= DATA SHOWN =
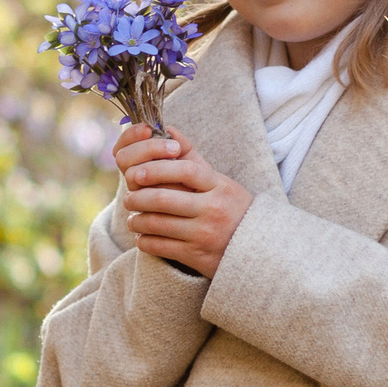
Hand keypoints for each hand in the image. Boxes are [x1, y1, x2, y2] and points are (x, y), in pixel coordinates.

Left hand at [116, 123, 252, 278]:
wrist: (259, 250)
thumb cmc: (233, 210)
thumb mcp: (222, 183)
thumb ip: (193, 158)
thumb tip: (168, 130)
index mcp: (219, 187)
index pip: (185, 171)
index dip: (157, 169)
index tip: (137, 172)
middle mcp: (213, 209)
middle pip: (164, 199)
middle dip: (138, 198)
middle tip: (128, 198)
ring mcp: (204, 234)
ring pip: (157, 224)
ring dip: (138, 220)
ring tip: (133, 218)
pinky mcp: (196, 256)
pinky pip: (160, 247)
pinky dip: (145, 241)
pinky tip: (142, 236)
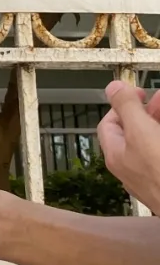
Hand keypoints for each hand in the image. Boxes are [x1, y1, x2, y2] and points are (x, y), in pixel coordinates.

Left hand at [98, 81, 159, 213]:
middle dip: (151, 112)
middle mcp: (134, 169)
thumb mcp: (142, 132)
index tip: (139, 93)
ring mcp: (154, 177)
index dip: (122, 105)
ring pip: (153, 142)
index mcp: (118, 156)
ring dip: (159, 122)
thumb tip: (112, 87)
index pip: (110, 124)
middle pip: (137, 133)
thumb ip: (127, 108)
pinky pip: (159, 155)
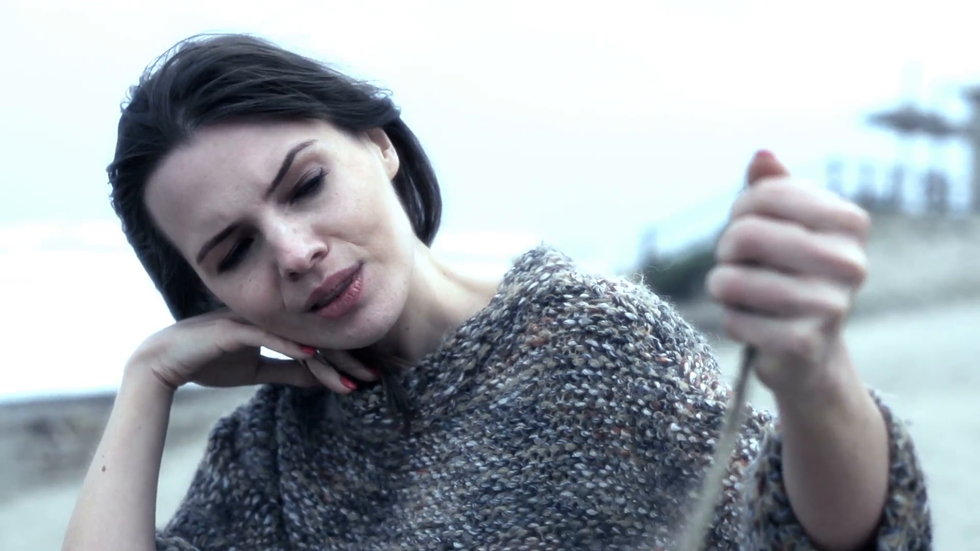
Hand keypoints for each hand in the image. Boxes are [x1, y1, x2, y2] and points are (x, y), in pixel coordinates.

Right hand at [126, 308, 375, 393]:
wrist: (164, 363)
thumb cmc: (209, 361)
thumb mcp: (257, 370)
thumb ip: (287, 370)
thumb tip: (319, 378)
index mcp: (276, 323)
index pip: (318, 339)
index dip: (345, 357)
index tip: (370, 376)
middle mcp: (269, 316)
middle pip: (316, 335)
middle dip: (347, 358)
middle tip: (374, 377)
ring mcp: (251, 319)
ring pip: (298, 337)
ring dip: (327, 360)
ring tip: (351, 378)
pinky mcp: (232, 328)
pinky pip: (267, 336)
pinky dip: (290, 345)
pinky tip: (312, 357)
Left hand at [706, 151, 870, 397]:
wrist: (809, 350)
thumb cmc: (788, 273)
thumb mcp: (783, 224)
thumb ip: (771, 187)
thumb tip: (762, 155)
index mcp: (849, 222)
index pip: (765, 194)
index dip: (740, 210)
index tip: (746, 225)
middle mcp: (850, 262)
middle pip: (746, 236)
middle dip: (726, 248)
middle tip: (734, 261)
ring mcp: (832, 306)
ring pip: (734, 281)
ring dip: (722, 286)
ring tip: (736, 292)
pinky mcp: (805, 344)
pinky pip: (735, 321)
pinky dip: (731, 321)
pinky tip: (750, 323)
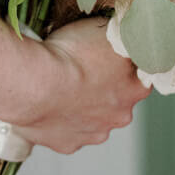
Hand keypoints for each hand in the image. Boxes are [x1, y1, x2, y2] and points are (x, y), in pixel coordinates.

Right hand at [12, 15, 151, 154]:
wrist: (35, 83)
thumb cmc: (71, 55)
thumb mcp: (107, 30)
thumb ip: (123, 37)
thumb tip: (129, 34)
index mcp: (135, 89)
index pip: (139, 74)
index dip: (122, 62)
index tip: (106, 53)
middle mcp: (118, 116)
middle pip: (115, 100)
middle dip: (101, 87)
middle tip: (78, 68)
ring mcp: (91, 134)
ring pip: (90, 118)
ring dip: (79, 105)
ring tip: (58, 85)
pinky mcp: (66, 144)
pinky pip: (65, 130)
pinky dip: (58, 119)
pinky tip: (46, 103)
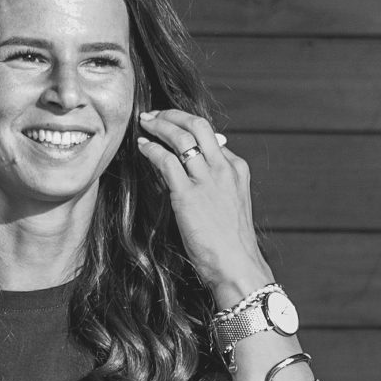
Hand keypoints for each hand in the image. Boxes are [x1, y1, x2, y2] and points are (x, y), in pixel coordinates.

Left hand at [131, 110, 269, 303]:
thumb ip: (217, 181)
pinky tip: (142, 147)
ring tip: (145, 124)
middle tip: (155, 115)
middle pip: (198, 126)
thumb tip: (196, 165)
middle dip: (173, 115)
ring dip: (159, 126)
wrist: (238, 266)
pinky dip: (151, 149)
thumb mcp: (231, 202)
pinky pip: (166, 161)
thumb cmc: (231, 240)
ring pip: (181, 138)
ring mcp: (207, 180)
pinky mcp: (188, 195)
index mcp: (236, 169)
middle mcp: (224, 169)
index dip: (187, 126)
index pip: (210, 135)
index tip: (171, 125)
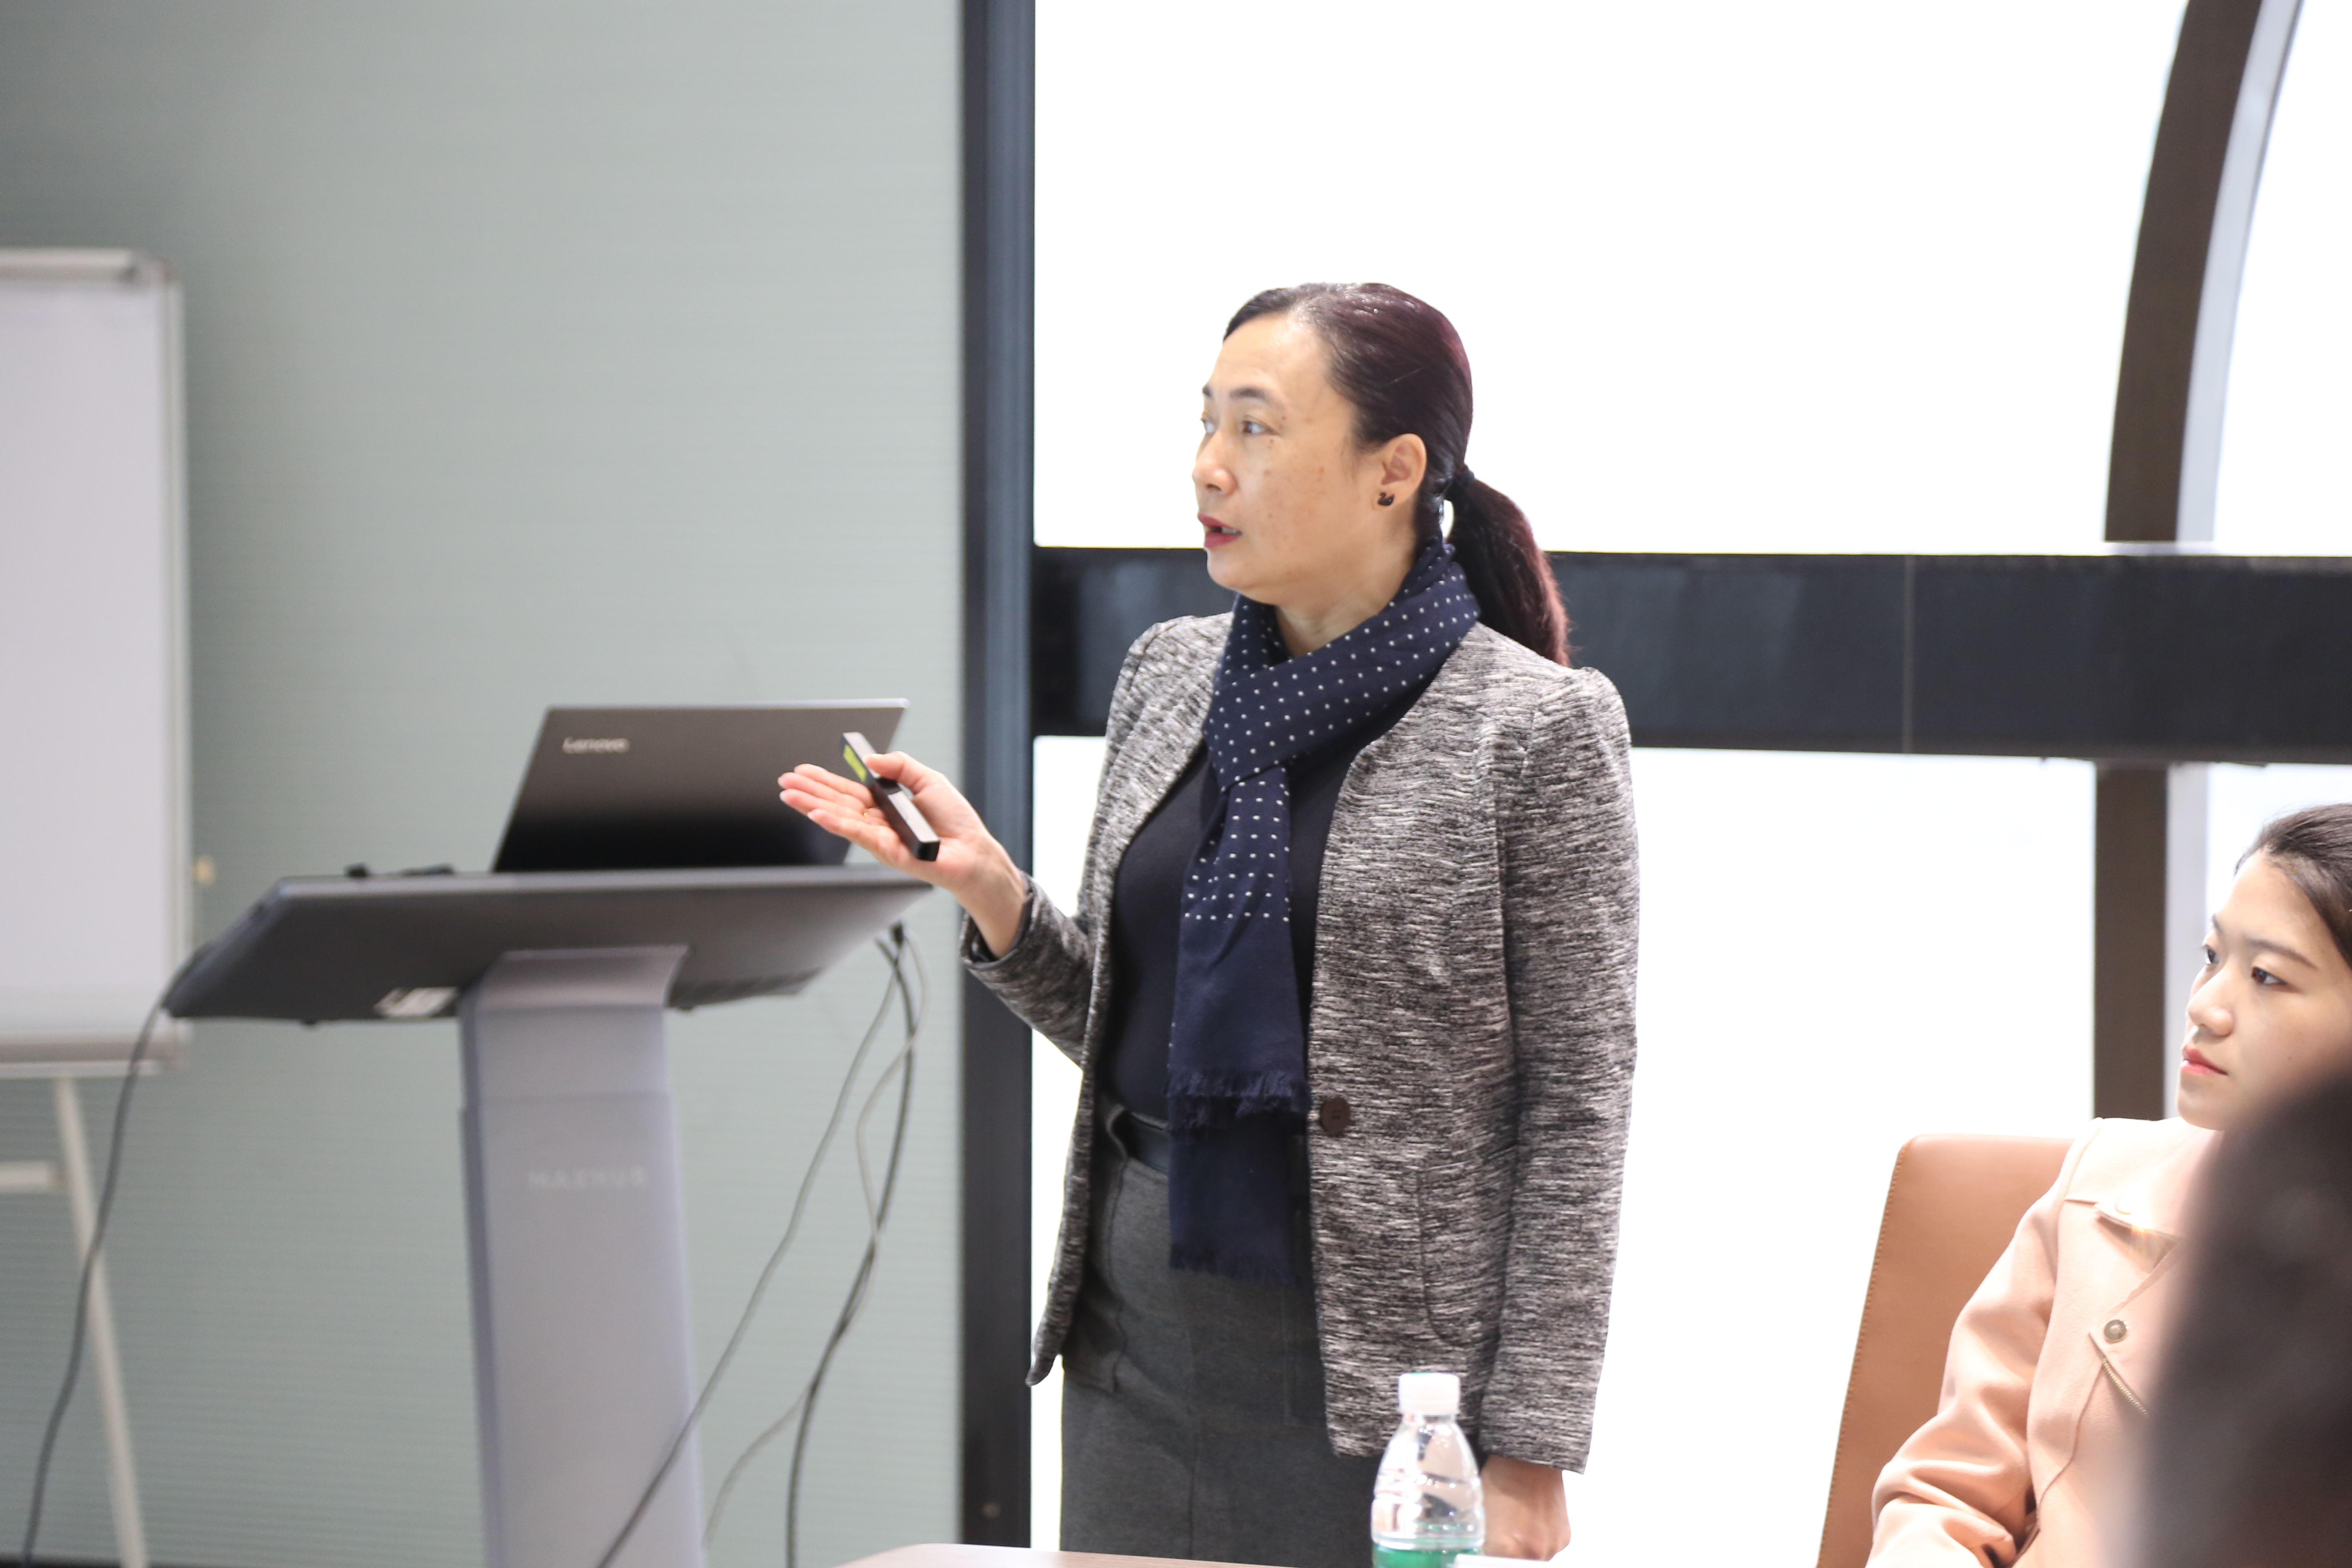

= THE PROBLEM =
Pull every line containing "Left" out of the material and copy it.

= TASK SOLUTION =
Left hand at [116, 123, 252, 278]:
Left hand at [98, 81, 159, 213]:
Left hand at [706, 151, 870, 397]:
Left hand at [131, 110, 269, 303]:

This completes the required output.